Requirement –
From the first line of the data through the line containing "flower arrangement: none", return each line exactly.

Excerpts from a dataset
◆ ◆ ◆

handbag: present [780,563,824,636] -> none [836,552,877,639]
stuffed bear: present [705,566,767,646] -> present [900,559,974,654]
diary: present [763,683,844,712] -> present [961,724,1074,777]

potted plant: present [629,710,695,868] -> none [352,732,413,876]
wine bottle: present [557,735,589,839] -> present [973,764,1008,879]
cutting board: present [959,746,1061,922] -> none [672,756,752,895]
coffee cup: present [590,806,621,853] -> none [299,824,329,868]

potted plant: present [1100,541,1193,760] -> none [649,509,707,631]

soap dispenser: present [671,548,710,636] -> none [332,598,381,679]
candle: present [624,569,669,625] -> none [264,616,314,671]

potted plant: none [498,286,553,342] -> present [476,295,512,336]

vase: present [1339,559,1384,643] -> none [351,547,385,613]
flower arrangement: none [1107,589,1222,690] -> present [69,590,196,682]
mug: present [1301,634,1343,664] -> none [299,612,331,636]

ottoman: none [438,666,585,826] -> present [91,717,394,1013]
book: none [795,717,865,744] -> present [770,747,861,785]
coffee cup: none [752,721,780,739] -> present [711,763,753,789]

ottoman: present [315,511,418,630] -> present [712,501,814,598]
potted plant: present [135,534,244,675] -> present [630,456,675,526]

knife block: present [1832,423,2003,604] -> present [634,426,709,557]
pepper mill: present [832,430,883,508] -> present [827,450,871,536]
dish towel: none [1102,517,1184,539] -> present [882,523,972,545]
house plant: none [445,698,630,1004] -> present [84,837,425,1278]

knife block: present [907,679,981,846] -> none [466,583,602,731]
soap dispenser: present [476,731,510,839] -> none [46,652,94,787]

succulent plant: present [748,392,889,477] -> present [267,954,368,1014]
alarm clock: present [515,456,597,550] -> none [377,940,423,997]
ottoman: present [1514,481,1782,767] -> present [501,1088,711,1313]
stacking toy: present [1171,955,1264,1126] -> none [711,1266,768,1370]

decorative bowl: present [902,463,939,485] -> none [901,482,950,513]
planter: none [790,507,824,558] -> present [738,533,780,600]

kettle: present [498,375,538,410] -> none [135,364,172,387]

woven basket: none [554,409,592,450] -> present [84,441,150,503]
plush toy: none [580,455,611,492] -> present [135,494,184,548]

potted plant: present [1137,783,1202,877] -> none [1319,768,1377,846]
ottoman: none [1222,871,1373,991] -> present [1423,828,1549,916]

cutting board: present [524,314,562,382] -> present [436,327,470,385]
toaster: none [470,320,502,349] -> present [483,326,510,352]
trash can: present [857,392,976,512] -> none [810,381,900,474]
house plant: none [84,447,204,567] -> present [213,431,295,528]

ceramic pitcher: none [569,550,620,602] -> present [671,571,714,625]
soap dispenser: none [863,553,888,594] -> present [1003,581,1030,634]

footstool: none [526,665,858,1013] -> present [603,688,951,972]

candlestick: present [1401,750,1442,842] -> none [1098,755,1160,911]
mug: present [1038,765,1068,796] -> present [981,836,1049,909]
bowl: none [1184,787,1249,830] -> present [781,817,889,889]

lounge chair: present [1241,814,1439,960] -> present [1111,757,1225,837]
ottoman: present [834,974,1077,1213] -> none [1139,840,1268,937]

◆ ◆ ◆

Result of this exercise –
handbag: present [780,563,824,636] -> none [836,552,877,639]
stuffed bear: present [705,566,767,646] -> present [900,559,974,654]
diary: present [763,683,844,712] -> present [961,724,1074,777]

potted plant: present [629,710,695,868] -> none [352,732,413,876]
wine bottle: present [557,735,589,839] -> present [973,764,1008,879]
cutting board: present [959,746,1061,922] -> none [672,756,752,895]
coffee cup: present [590,806,621,853] -> none [299,824,329,868]

potted plant: present [1100,541,1193,760] -> none [649,509,707,631]

soap dispenser: present [671,548,710,636] -> none [332,598,381,679]
candle: present [624,569,669,625] -> none [264,616,314,671]

potted plant: none [498,286,553,342] -> present [476,295,512,336]

vase: present [1339,559,1384,643] -> none [351,547,385,613]
flower arrangement: none [1107,589,1222,690] -> present [69,590,196,682]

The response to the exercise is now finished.